Well, by the time the 10-12 ducks got pretty big I had to buy more pools (a total of 5) as they needed their own space.  Finally sometime in July they would fly away.  Even though I wasn’t working in the summer I would still come back and scrub out the pools and feed them daily.  One year the water was turned off in the courtyard so I had to connect 3 or 4 hoses and run them from the janitor’s closet down the hall through the administrative and counseling office in order to reach the courtyard so I could refill the pools. I am certain the same mother came back for a number of years.  This went on until 2 years before I retired when they didn’t return.  I was glad in a way because I would have worried if I wasn’t there for them.

I loved those ducks.

Rick Watson Ph.D.
Retired counselor
I asked Dr.
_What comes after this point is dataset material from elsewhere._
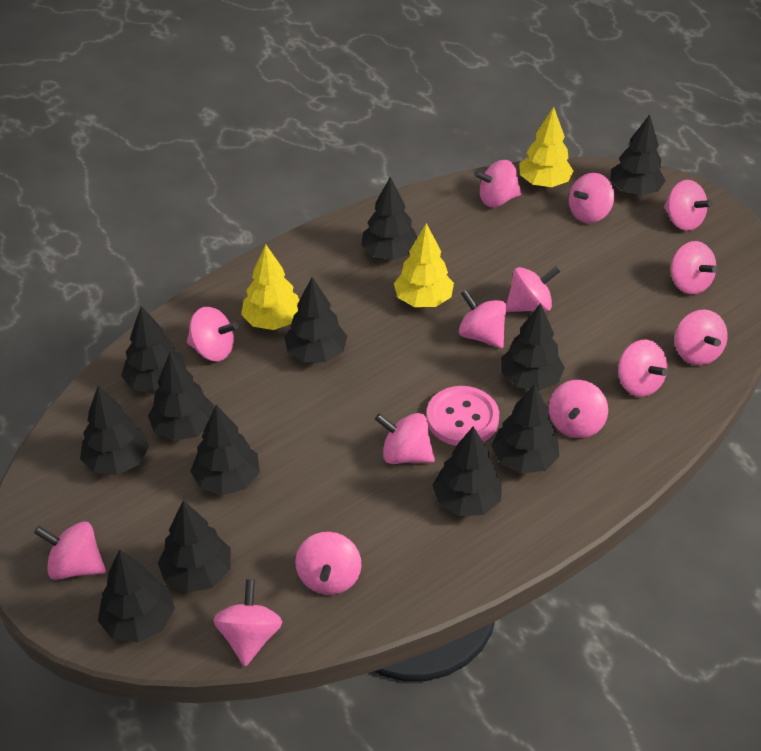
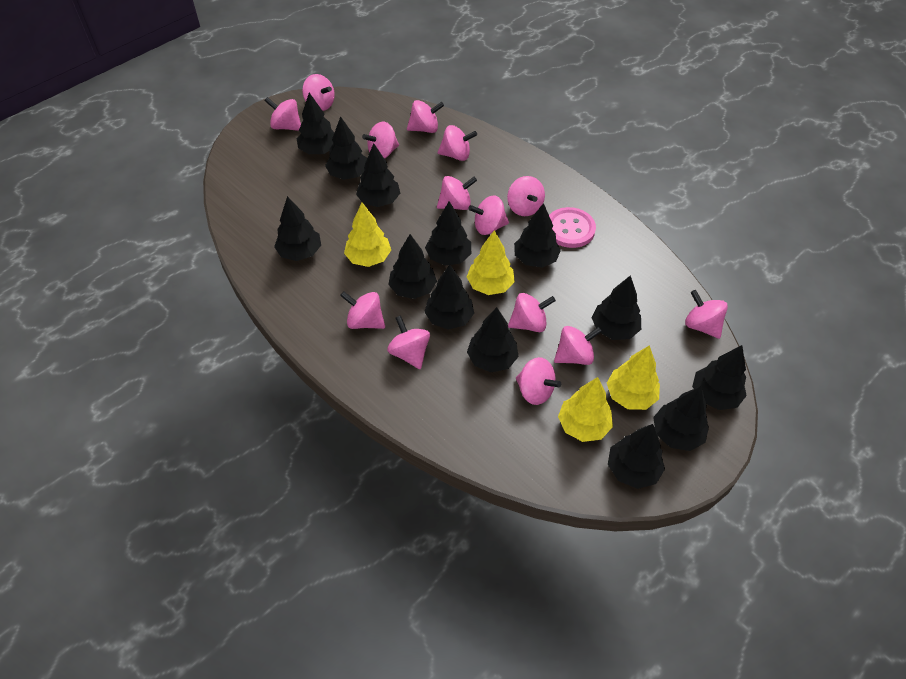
black tree: [80,386,149,475] [98,549,175,643] [121,306,186,394] [148,352,214,441] [158,500,231,593] [190,405,260,495] [284,277,347,362] [361,177,417,260] [432,426,502,516] [491,384,559,474] [501,303,565,391] [610,115,666,195] = 12 -> [274,196,321,261] [297,93,334,154] [325,116,367,180] [356,143,400,207] [388,234,437,299] [424,264,474,330] [425,201,471,266] [467,307,519,372] [514,203,561,268] [591,275,641,340] [608,424,665,489] [653,386,709,451] [692,345,747,410] = 13
yellow tree: [241,245,299,330] [394,223,454,307] [519,107,574,187] = 3 -> [344,203,391,267] [467,230,515,295] [558,377,613,442] [607,345,660,410] = 4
Watson if he could tell if it was the same duck year after year (about eight years all told). He said he couldn’t be sure, but suspected so because she was always very friendly to him and reproduced in the same place.
From YouTube

11 thoughts on “Another duck lover

  1. What a surprise when I saw the “Tribune” article printed in my local paper, the LNP (Lancaster, PA). The above story reminds me of a similar one at a high school in Lancaster where I used to substitute teach. It also had a closed-in courtyard where a mallard nested every spring for years. When the ducklings hatched, there was a ritual: after school was out for the day, the custodians and others opened the door onto the courtyard after they had very carefully closed off all hallways and opened the door to the outside at the other end. Apparently there was confusion the first year, but after that the mom seemed to know what to do and calmly led the ducklings in a procession to a nearby stream.

  2. Awwww! Sounds like you, Professor – gradually increasing responsibilities (except you have your own pond and a facilities maintenance department to assist). Seems like Momma Duck came back every year, but not her grown ducklings. Which is a good thing since Dr Watson would have had to buy (and fill) a full-sized yard pool!

  3. A wonderful story. I have a vivid mental image of that extended hosepipe running through the administrative offices from the janitor’s closet.

  4. Wow — what a nice man. It must make you feel glad, Professor Ceiling Cat, that you had Botany Pond to work with and didn’t have to go out and get kiddie pools!